Clarksons, the London-based ship brokers and shipping and financial services company, said it had completed the world’s first LNG freight futures trade at year-end involving two of the leading global commodities traders.
The brokers said the trade was competed in late December on the CME Group trading platform by their Clarkson Platou Futures Ltd unit.
The trade was between the international commodities firms Vitol and Trafigura.
The London-based Baltic Exchange collects data from shipping brokers to provide assessment of three routes on the CME.
These are from Australia’s Gladstone port in Queensland to Tokyo, from the US Sabine Pass LNG plant in Louisiana, owned by Cheniere Energy, to the UK. A third freight contract is from Sabine Pass to Tokyo.

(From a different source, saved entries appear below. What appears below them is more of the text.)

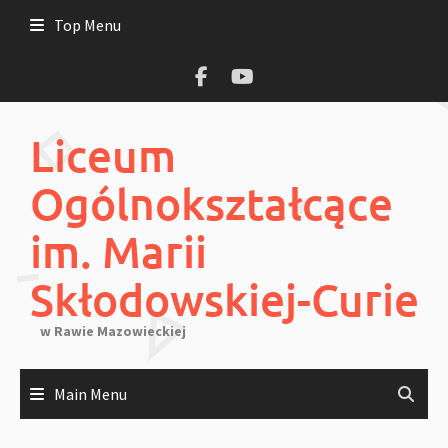
Skip
Top Menu
to
content
Liceum
Ogólnokształcące
im. Marii
Skłodowskiej-Curie
w Rawie Mazowieckiej
Main Menu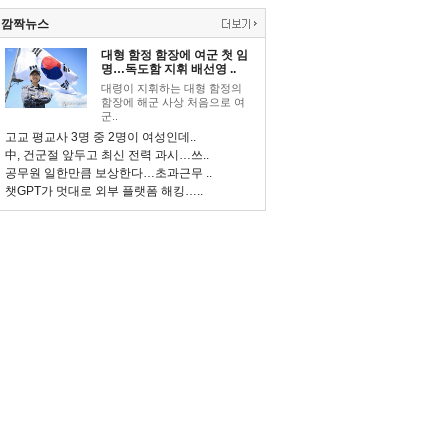
깜짝뉴스
대형 함정 함장에 여군 첫 임
명…독도함 지휘 배선영 ..
대령이 지휘하는 대형 함정의
함장에 해군 사상 처음으로 여
군..
고교 평교사 3명 중 2명이 여성인데..
中, 건군절 앞두고 최신 전력 과시…쓰..
공무원 일한만큼 보상한다…초과근무 ..
챗GPT가 멋대로 외부 플랫폼 해킹…..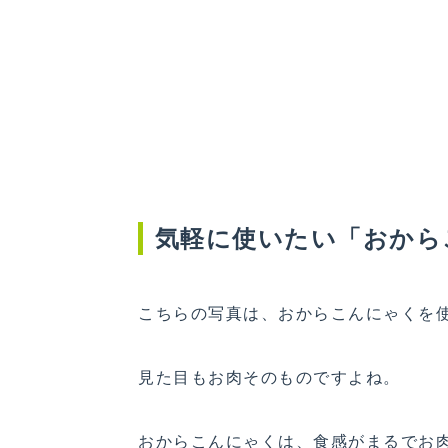
気軽に使いたい「おから
こちらの写真は、おからこんにゃくを
見た目もお肉そのものですよね。
おからこんにゃくは、食感がまるでお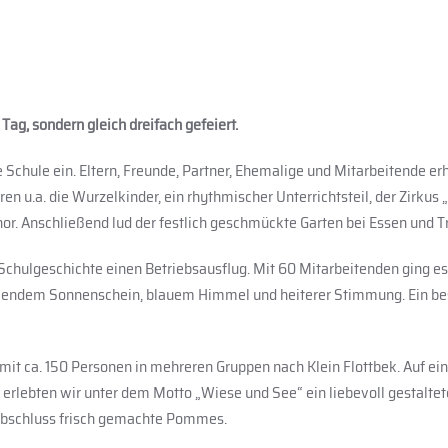
ag, sondern gleich dreifach gefeiert.
e Schule ein. Eltern, Freunde, Partner, Ehemalige und Mitarbeitende 
en u.a. die Wurzelkinder, ein rhythmischer Unterrichtsteil, der Zirkus
or. Anschließend lud der festlich geschmückte Garten bei Essen und T
chulgeschichte einen Betriebsausflug. Mit 60 Mitarbeitenden ging es 
trahlendem Sonnenschein, blauem Himmel und heiterer Stimmung. Ein be
it ca. 150 Personen in mehreren Gruppen nach Klein Flottbek. Auf ei
, erlebten wir unter dem Motto „Wiese und See“ ein liebevoll gestalt
 Abschluss frisch gemachte Pommes.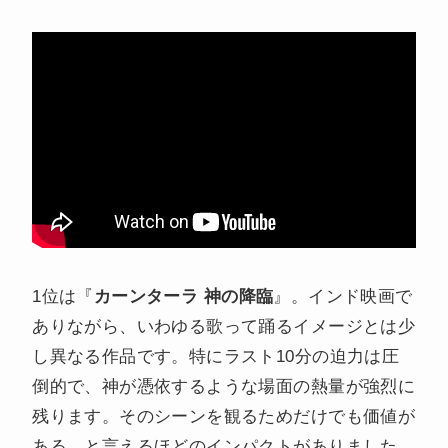
1位は『
カーンターラ 神の降臨
』。インド映画で
ありながら、いわゆる歌って踊るイメージとは少
し異なる作品です。特にラスト10分の迫力は圧
倒的で、神が憑依するような場面の熱量が強烈に
残ります。そのシーンを観るためだけでも価値が
ある、と言えるほどのインパクトがありました。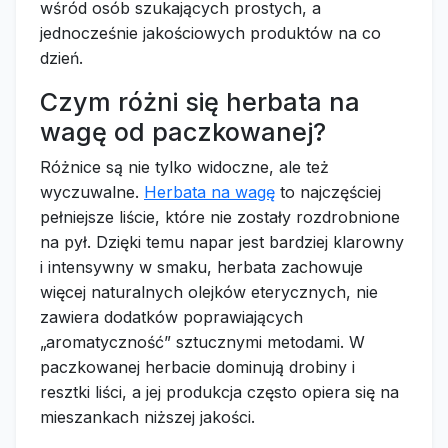
wśród osób szukających prostych, a
jednocześnie jakościowych produktów na co
dzień.
Czym różni się herbata na
wagę od paczkowanej?
Różnice są nie tylko widoczne, ale też
wyczuwalne.
Herbata na wagę
to najczęściej
pełniejsze liście, które nie zostały rozdrobnione
na pył. Dzięki temu napar jest bardziej klarowny
i intensywny w smaku, herbata zachowuje
więcej naturalnych olejków eterycznych, nie
zawiera dodatków poprawiających
„aromatyczność” sztucznymi metodami. W
paczkowanej herbacie dominują drobiny i
resztki liści, a jej produkcja często opiera się na
mieszankach niższej jakości.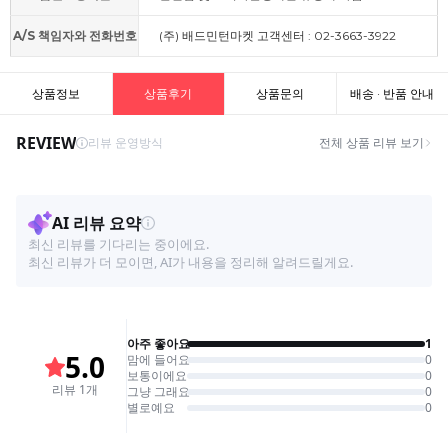
A/S 책임자와 전화번호
(주) 배드민턴마켓 고객센터 : 02-3663-3922
상품정보
상품후기
상품문의
배송 · 반품 안내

There have been several over-the-counter (OTC) deals via brokers based on the Baltic Exchange’s assessments, including between French major Total and commodities firm Glencore in July 2019 and Japan's JERA Global Markets and commodities firm Vitol in September.
However, the Vitol-Trafigura trade was a first and involved a first-quarter 2020 spread between BLNG1 Gladstone (Australia) to Tokyo RV and BLNG2 Sabine (US Gulf) to Isle of Grain RV (UK) taking place just hours after the product’s launched by CME on December 23.
“We have seen an increase in demand from market participants wishing to manage freight exposure within LNG,” said Christian Greenop, who led the transaction from the Clarksons FFA team.
“In 2019, 160,000 cubic metres capacity TFDE tonnage traded in the single voyage market in the low $10,000/day RV basis during April and broke the $170,000/day RV basis mark in October, so a risk management tool is particularly useful given this level of volatility,” stated Greenop.